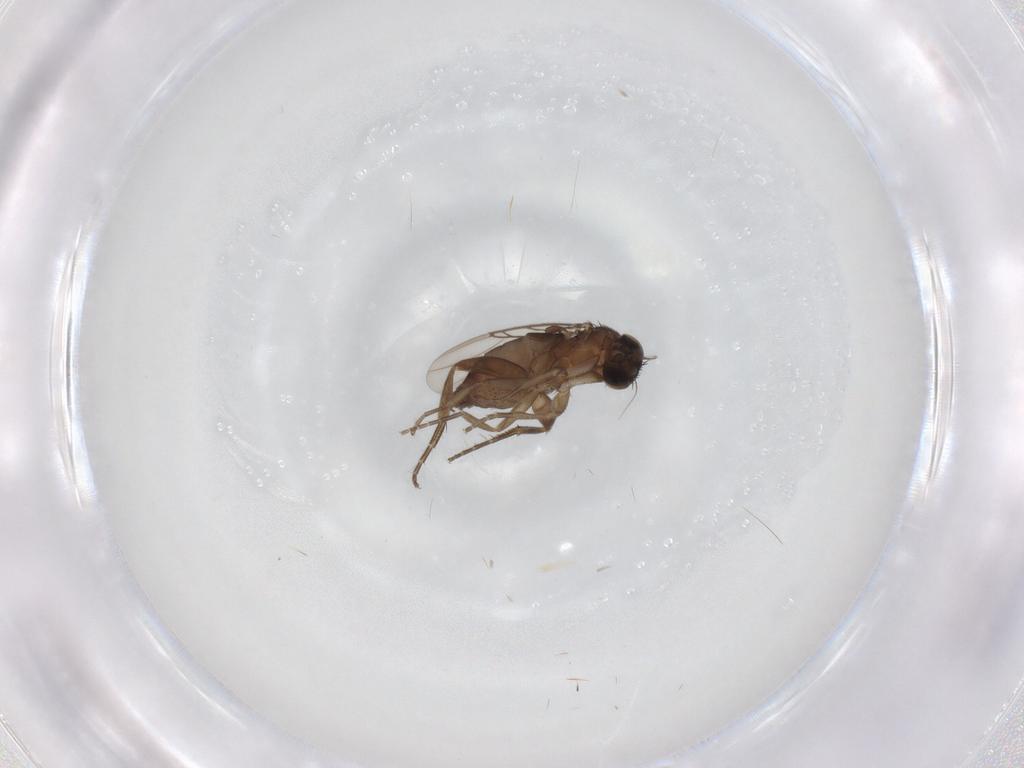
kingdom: Animalia
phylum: Arthropoda
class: Insecta
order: Diptera
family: Phoridae
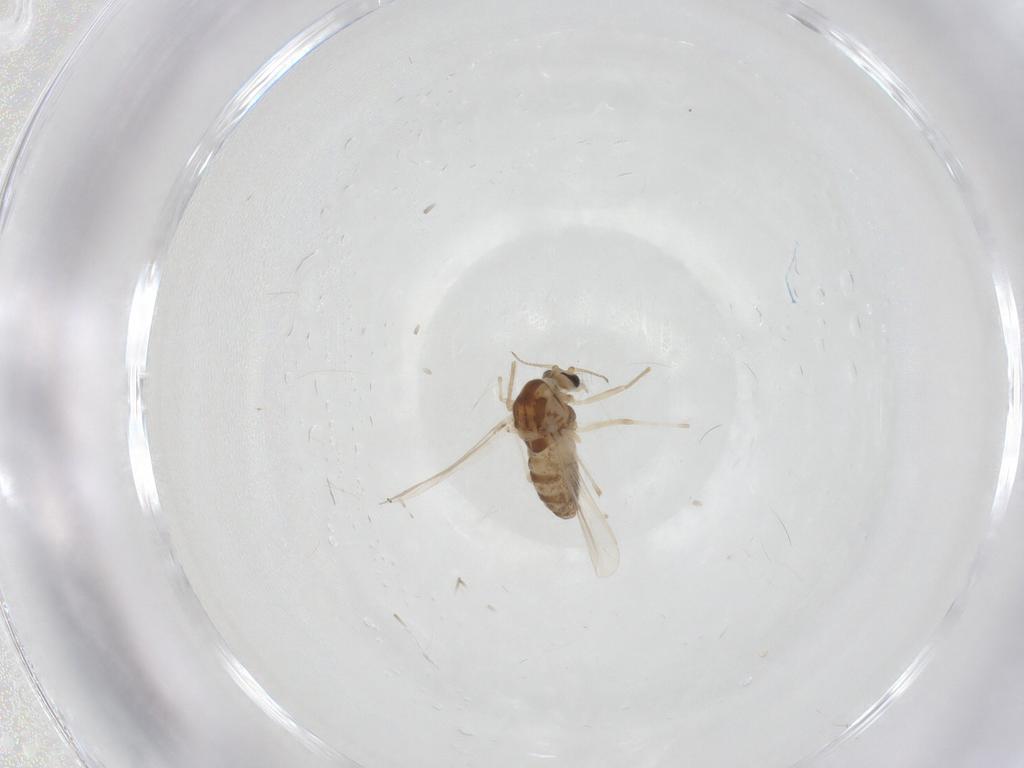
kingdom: Animalia
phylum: Arthropoda
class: Insecta
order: Diptera
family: Chironomidae
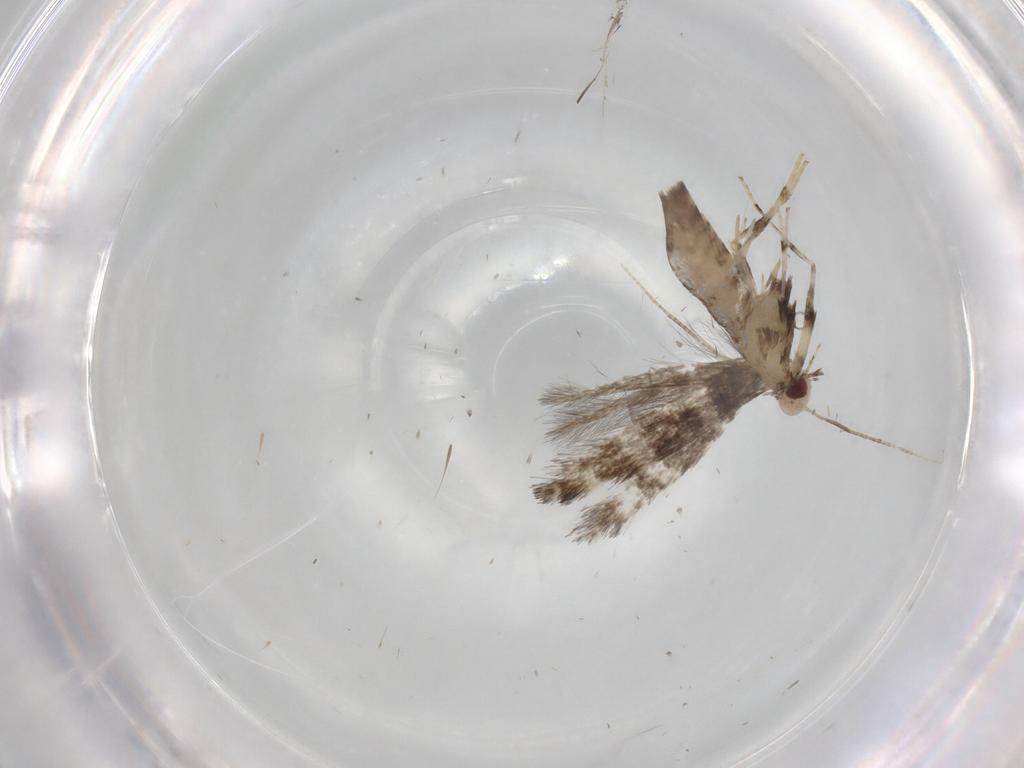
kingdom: Animalia
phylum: Arthropoda
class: Insecta
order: Lepidoptera
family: Gracillariidae
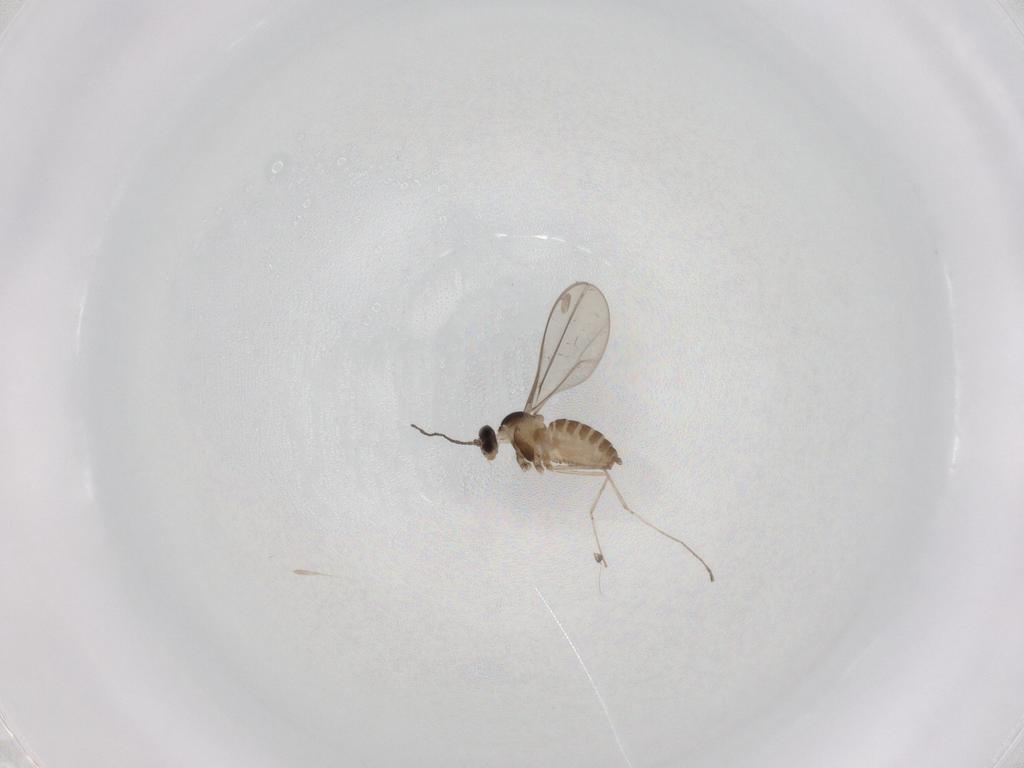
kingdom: Animalia
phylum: Arthropoda
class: Insecta
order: Diptera
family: Cecidomyiidae
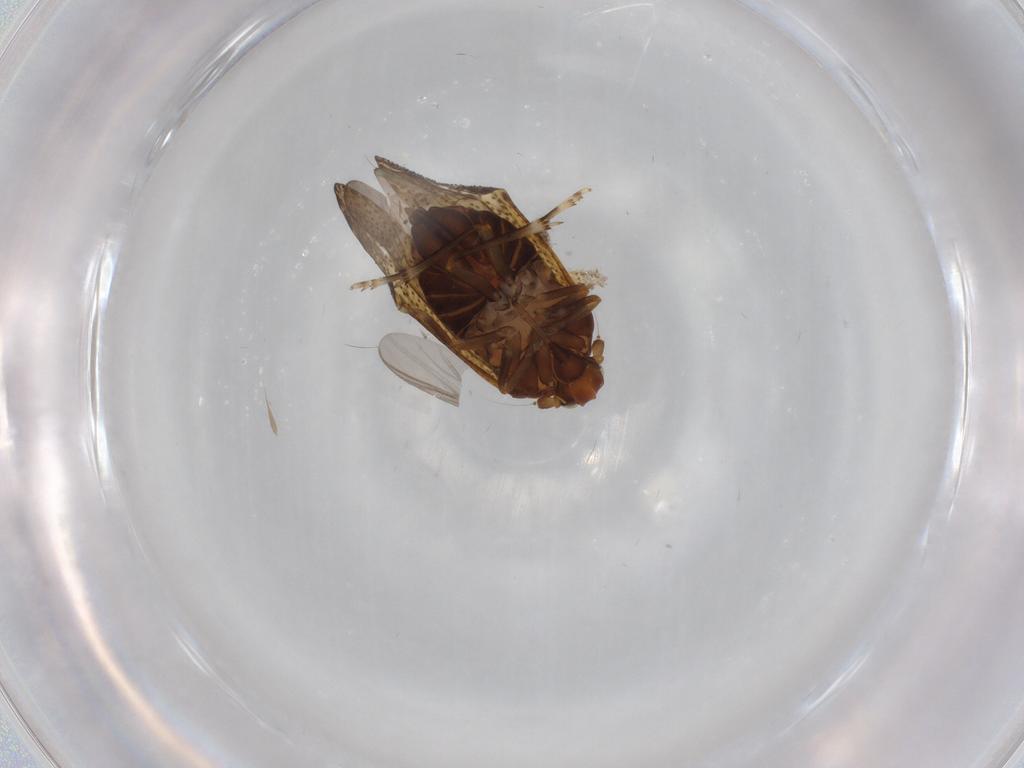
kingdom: Animalia
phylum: Arthropoda
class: Insecta
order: Hemiptera
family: Delphacidae
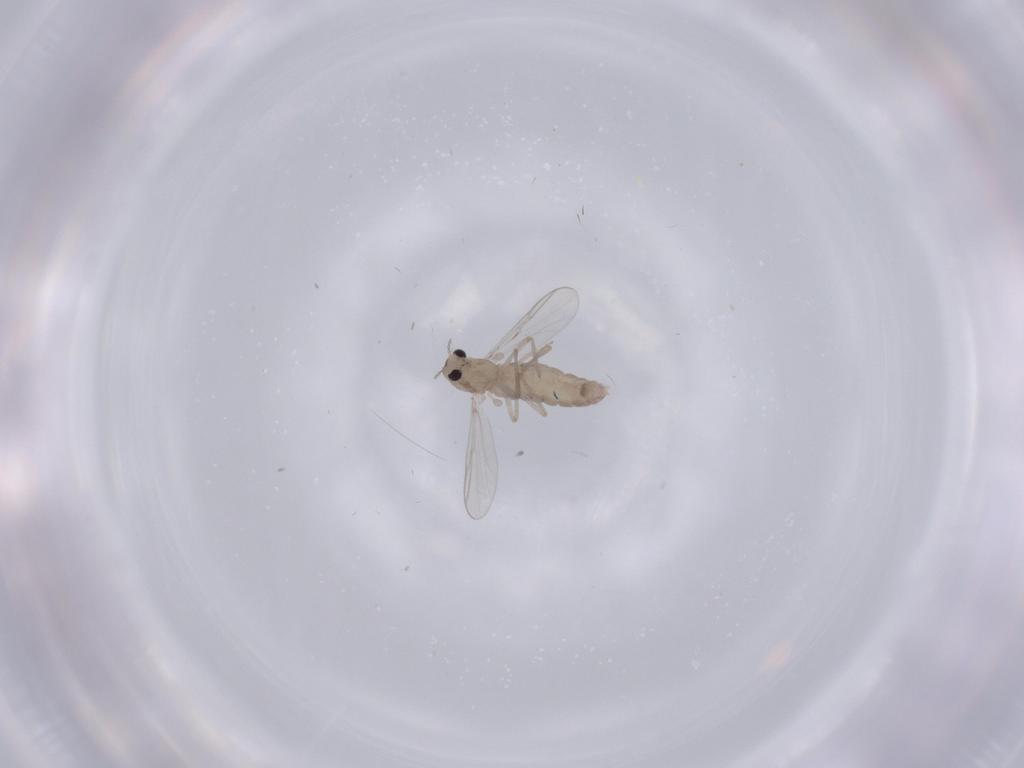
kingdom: Animalia
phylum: Arthropoda
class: Insecta
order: Diptera
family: Chironomidae
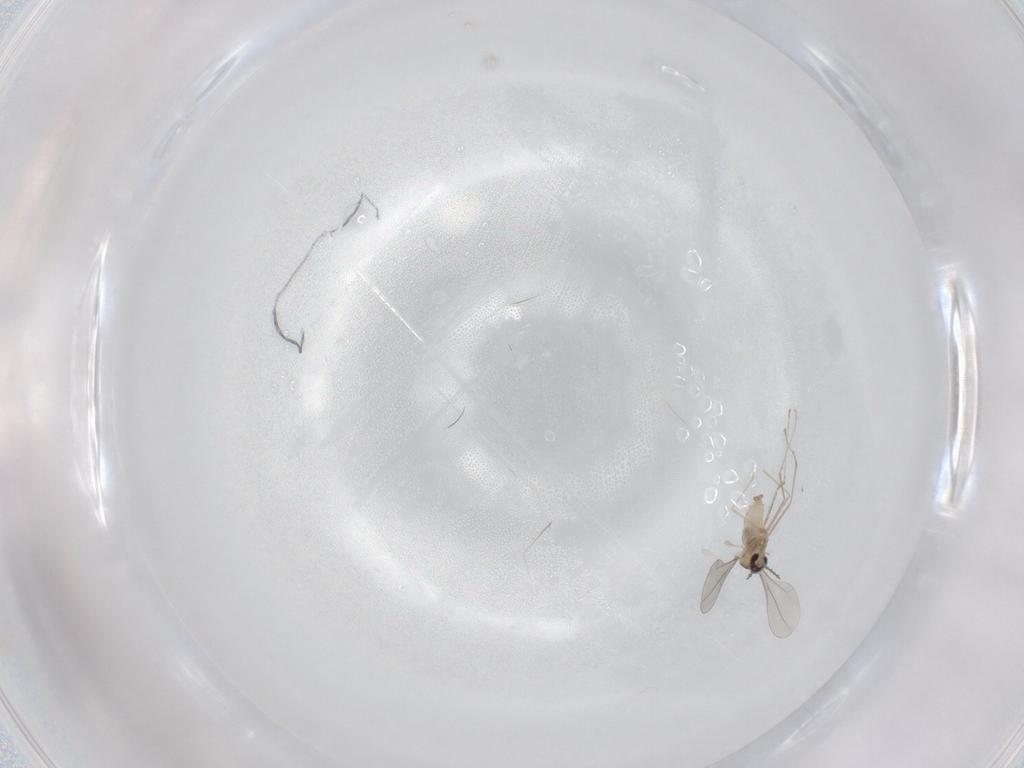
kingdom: Animalia
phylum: Arthropoda
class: Insecta
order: Diptera
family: Cecidomyiidae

● **Given problem**
Render every line of the items above as a single numbered list, skipping blank lines and leaving out the pictures.

● **Answer for this exercise**
1. kingdom: Animalia
2. phylum: Arthropoda
3. class: Insecta
4. order: Diptera
5. family: Phoridae
6. kingdom: Animalia
7. phylum: Arthropoda
8. class: Insecta
9. order: Diptera
10. family: Chironomidae
11. kingdom: Animalia
12. phylum: Arthropoda
13. class: Insecta
14. order: Lepidoptera
15. family: Gracillariidae
16. kingdom: Animalia
17. phylum: Arthropoda
18. class: Insecta
19. order: Diptera
20. family: Cecidomyiidae
21. kingdom: Animalia
22. phylum: Arthropoda
23. class: Insecta
24. order: Hemiptera
25. family: Delphacidae
26. kingdom: Animalia
27. phylum: Arthropoda
28. class: Insecta
29. order: Diptera
30. family: Chironomidae
31. kingdom: Animalia
32. phylum: Arthropoda
33. class: Insecta
34. order: Diptera
35. family: Cecidomyiidae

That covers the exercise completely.